Nach dem Tod eines Familienangehörigen gibt es viele Dinge, um die sich Angehörigen kümmern müssen. Auch die Wohnungsauflösung im Todesfall zählt zu den Angelegenheiten, die geregelt werden wollen. Sollten Sie von einem Trauerfall betroffen sin, dann sind folgende Tipps zur Haushaltsauflösung zu empfehlen:

Erben treten in Mietvertrag ein

Ein Todesfall ist immer auch ein Erbfall. Deshalb müssen Hinterbliebene sich nicht nur mit der Trauer befassen, sondern auch mit den erbrechtlichen Aspekten. Da geht es beispielsweise um die Regelung des Nachlasses. Viele wissen auch nicht, dass der Mietvertrag als Nachlass der verstorbenen Person gilt. Denn nicht jeder Vertrag erlischt automatisch nach einem Todesfall. In juristischer Hinsicht treten die Erben des Erblassers an seine Stelle und treten somit auch in den Mietvertrag ein. Der Paragraph 563 BGB bestimmt, dass Ehepartner, Unverheiratete, eingetragene Lebenspartner und Kinder, die zusammenmit der verstorbenen Person in der Wohnung gelebt haben, weiter in der Wohnung wohnen dürfen, und auch als Mieter eingetragen werden können. Der Vermieter ist in diesem Fall auf jeden Fall zu informieren, damit Ärger verhindert werden kann.

Gründe für eine rasche Wohnungsauflösung im Todesfall

Eine Wohnungsauflösung sollte in einem Todesfall so schnell wie möglich eingeleitet werden, wenn die hinterbliebenen Personen nicht weiter in der Wohnung wohnen möchten.
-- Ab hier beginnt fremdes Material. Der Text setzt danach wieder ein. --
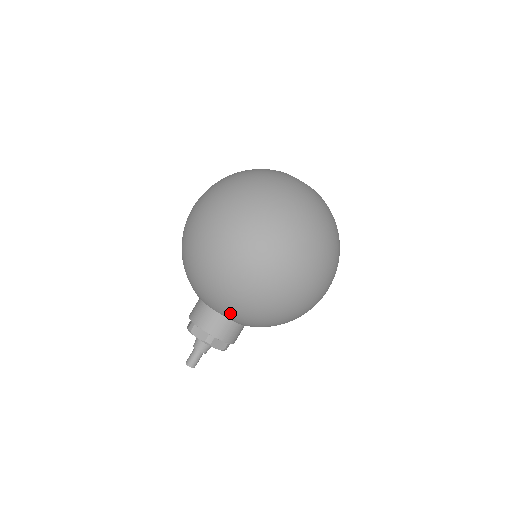
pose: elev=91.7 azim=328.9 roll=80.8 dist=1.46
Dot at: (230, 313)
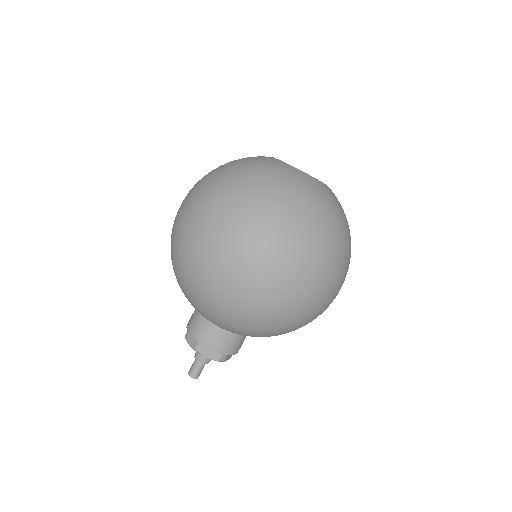
Dot at: (252, 336)
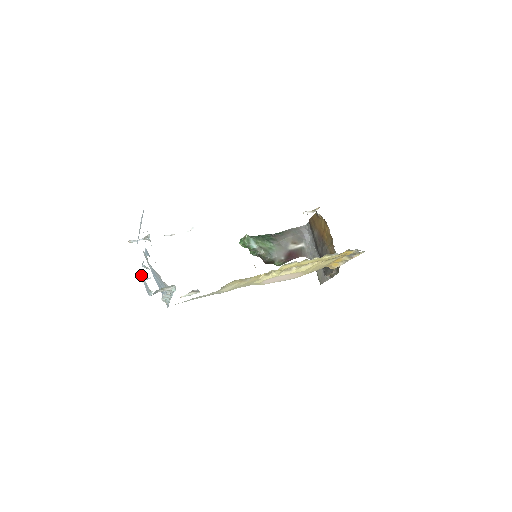
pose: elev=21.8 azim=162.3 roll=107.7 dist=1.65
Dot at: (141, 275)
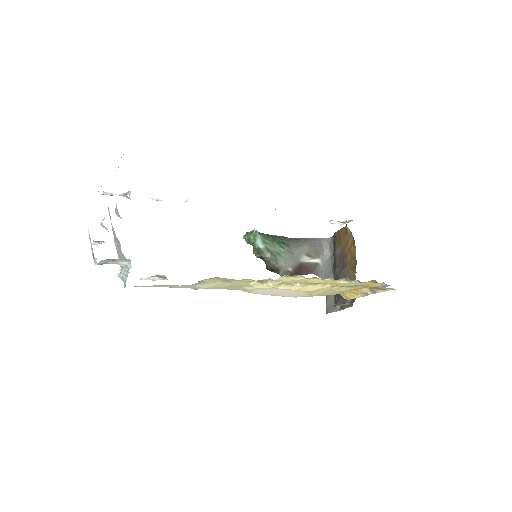
Dot at: occluded
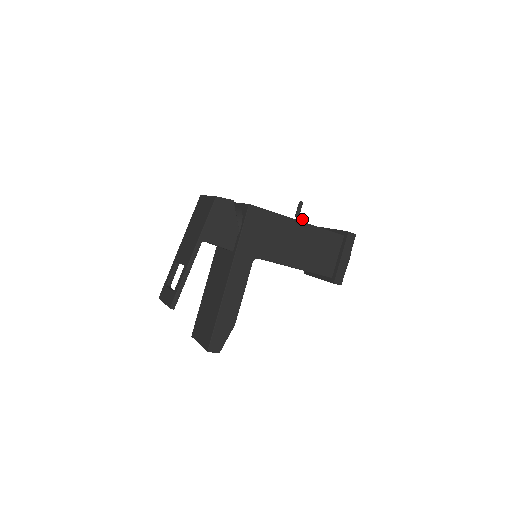
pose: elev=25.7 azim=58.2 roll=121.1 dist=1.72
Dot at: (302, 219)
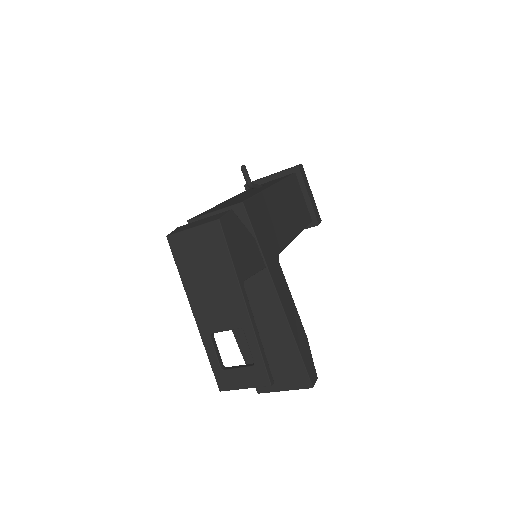
Dot at: (254, 184)
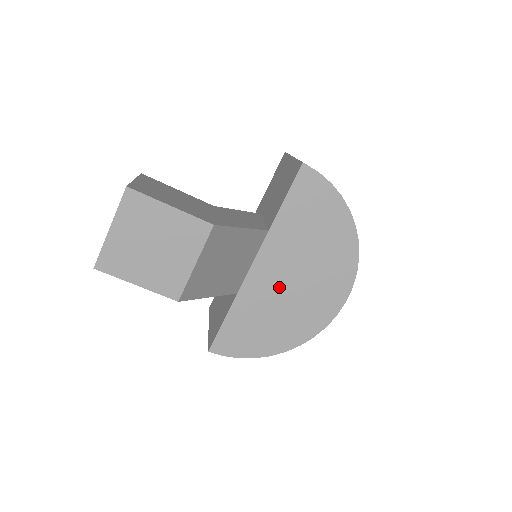
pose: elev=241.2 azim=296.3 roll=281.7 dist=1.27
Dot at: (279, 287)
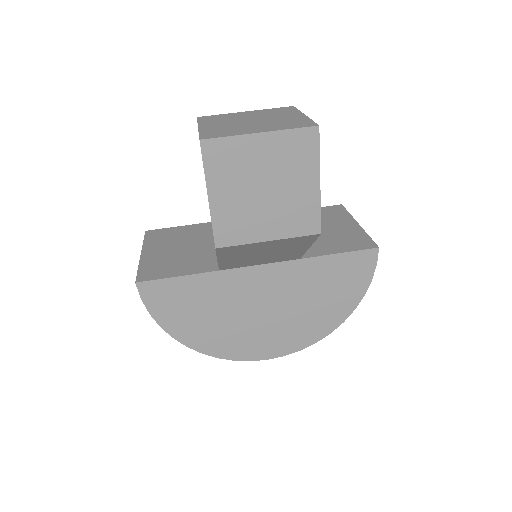
Dot at: (250, 301)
Beispielsweise kann ein Grund sein, dass die hinterbliebenen Personen nicht die Miete zahlen können oder sich an dem Ort nicht mehr wohlfühlen. Wichtig ist, dass hier eine Frist von einem Monat gilt und der Vermieter informiert werden muss. Danach können Erben die Wohnung unter Einhalten der gesetzlichen Frist von drei Monaten kündigen. Viele Vermieter reagieren aber verständnisvoll, womit sie in der Regel diese Frist erlassen.

Als hinterbliebene Person sollte man sich aber auch bewusst sein, dass Miete und Nebenkosten als Nachlassverbindlichkeiten gelten, die von den Erben bezahlt werden müssen. Dabei kann eine schnelle Wohnungsauflösung bei einem Todesfall die Erben nicht nur finanziell entlasten, sondern auch ein wichtiger Schritt der Trauerbewältigung sein. Wichtig ist auch, dass Wasser, Gas, Strom, Kabel- und Telefonanschluss der verstorbenen Person gekündigt werden sollten.

Streit in der Erbengemeinschaft vermeiden

Oft hinterlässt ein Verstorbener seinen Besitz nicht nur einer Person, sondern auch mehreren Personen. In den meisten Fällen sind es dann auch gleich mehrere Geschwister, die sich mit der Erbschaft auseinandersetzen müssen. Und bei Geschwistern führt dies oft zu Streit. Auch ein Hausrat und alle im Haus oder in der Wohnung befindlichen Gegenstände stellen einen Teil des Nachlassvermögens dar. Bei der Wohnungsauflösung im Todesfall kann festgestellt werden, welche Vermögenswerte vorhanden sind. Sachgegenstände, die die Hinterbliebenen nicht aufbewahren möchten, können die hinterbliebenen Personen verkaufen. Der Gewinn fließt in die Erbmasse, die unter den Geschwistern oder unter der Erbengemeinschaft aufgeteilt werden kann. Wichtig ist es natürlich, Streit so gut wie möglich zu vermeiden und ein ruhiges und sachliches Gespräch zu führen.